Di negara yang tingkat demokrasinya belum sepenuhnya dijalankan, maka
pemilu masih merupakan sesuatu yang sakral sehingga tidak boleh disentuh
apalagi dipantau oleh rakyatnya.
Pengalaman Indonesia, Filipina, Sri Lanka, dan beberapa negara
lainnya telah mengajarkan, bahwa pemilihan umum yang
dibiarkan berjalan tanpa dipantau dan diawasi masyarakat secara langsungberarti menghilangkan
esensi dan makna Pemilu itu sendiri.
Kehendak rakyat
yang dinyatakan lewat pemberian suara, dengan mudah dapat dimanipulasi dan
diputarbalikkan untuk kemenangan suatu partai. Partai yang seharusnya menang
menjadi kalah dan partai yang tidak dikehendaki rakyat justru memenangkan
pemilu dan memerintah.
Bisa jadi masyarakat tidak peduli, tidak mau tahu atau tidak mau
terlibat dengan pemilu, bisa jadi karena tekanan dari pemerintah yang
dituangkan dalam berbagai peraturan dan larangan mengenai hal ini dan hal itu
yang tujuannya adalah mengkerangkeng partisipasi masyarakat dalam pemilu selain
memberikan suara pada hari pemungutan suara.
Padahal
partisipasi politik masyarakat di dalam dan melalui pemilu bukan sekedar
memberikan suara saja, tetapi bisa lebih dalam dan lebih jauh dari itu. Partisipasi aktif masyarakat secara luas dapat menjamin pemilu berlangsung jujur, adil, langsung, umum, bebas, rahasia
dan setara.
Program voter
education atau pendidikan pemilih merupakan salah satu program yang paling
dikenal sebagai cara yang efektif dan umum untuk memperkenalkan pemilu kepada
pemilih. Namun, dalam masyarakat yang masih dalam keadaan tidak atau kurang
memiliki ekspresi atau minat terhadap pemilu, maka dalam hal ini, organisasi
pemantau pemilu atau LSM yang memiliki concern atau kepedulian terhadap
pemilihan umum perlu membuat program voter awareness atau program membangkitkan
kesadaran sebagai pemilih.
Ibu-ibu majelis taklim sedang mengikuti pendidikan politik di tahun 1999. Foto adalah milik KIPP Indonesia |
Kontak-kontak atau grup target sasaran yang akan
diberikan program voter awareness diundang secara khusus dalam sebuah
pertemuan. Dalam pertemuan tersebut dilakukan diskusi yang berisikan misi dan
visi organisasi atau LSM dalam kerja pemantauan yang meliputi: Memberikan
pemahaman terhadap tujuan pemantauan dan mengapa pemilu perlu dipantau. Lalu Memperkenalkan
konsep kerja pemantauan seperti rencana-rencana kegiatan, baik bentuk, isi dan
jadwal kegiatan. Memberikan
penjelasan atas alasan perlunya relawan dan perannya dalam pencapaian tujuan
pemantauan
Dalam kondisi-kondisi tertentu yang berkaitan dengan kondisi suatu
kelompok masyarakat yang memiliki keterbatasan waktu, dapat pula dilakukan
secara informal, bisa jadi di lokasi kelompok masyarakat tersebut.

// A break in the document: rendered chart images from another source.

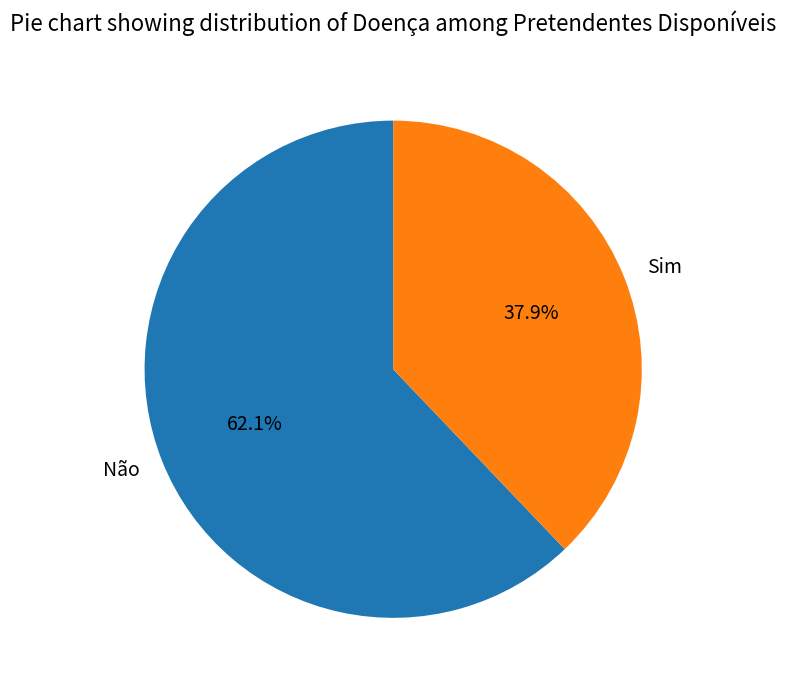

To the nearest percent, what percentage of the pie is Não?

62%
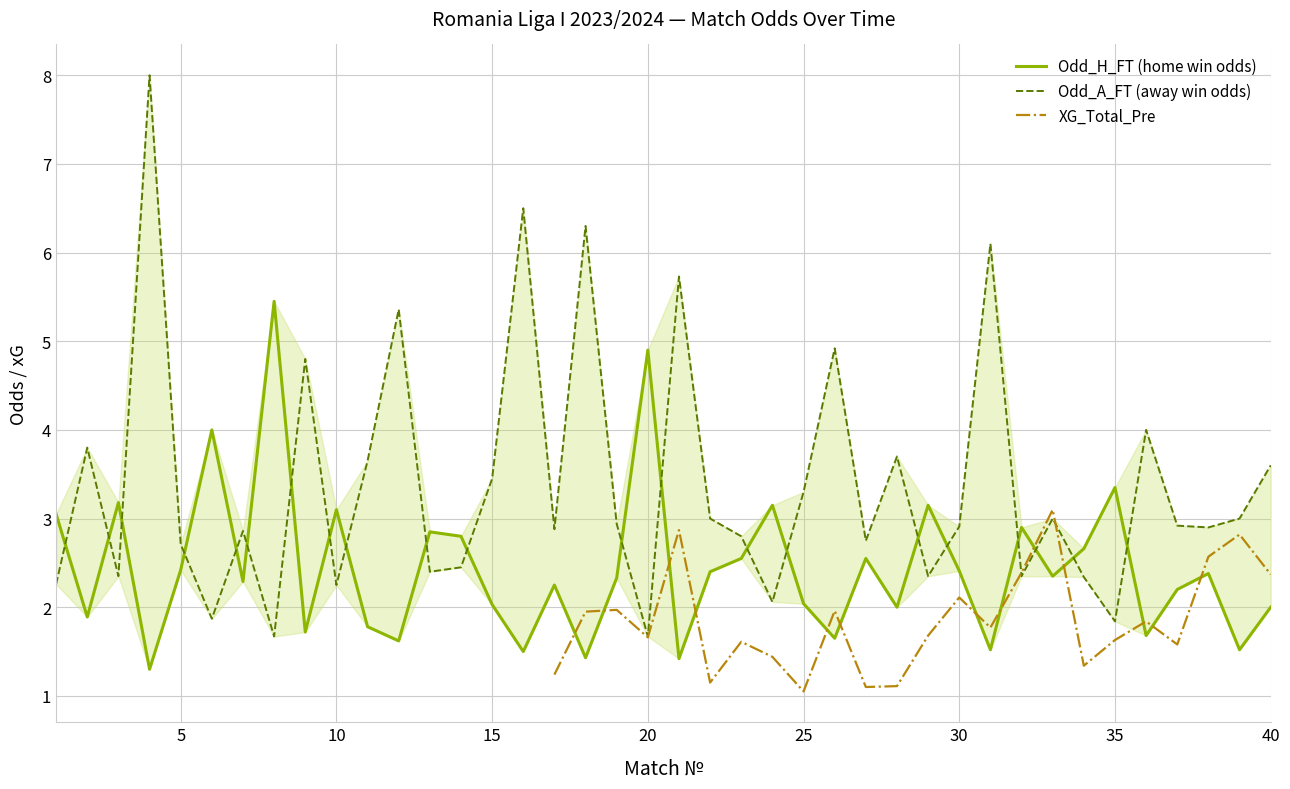

How many data points in XG_Total_Pre are above 1?

24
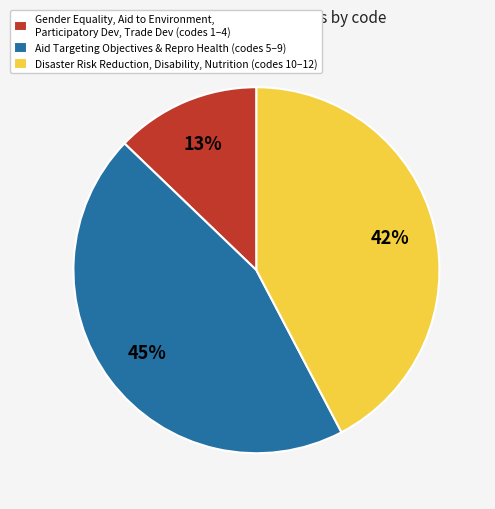

How many segments does this pie chart have?

3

Misalnya untuk kelompok masyarakat bermata pencaharian sebagai supir
angkutan, diskusi dapat dilakukan di mana mereka memiliki waktu luang seperti
di terminal, pangkalan dan tempat lainya. Begitu pula untuk kelompok masyarakat
lainnya, sehingga diskusi lebih terasa sebagai tukar pendapat/pengalaman yang
dapat mendorong kelompok-kelompok masyarakat yang ditargetkan menjadi relawan
dapat tercapai. Hal yang
terpenting adalah diskusi/penjelasan harus dilakukan dengan jujur tanpa
memberikan harapan atas imbalan tertentu.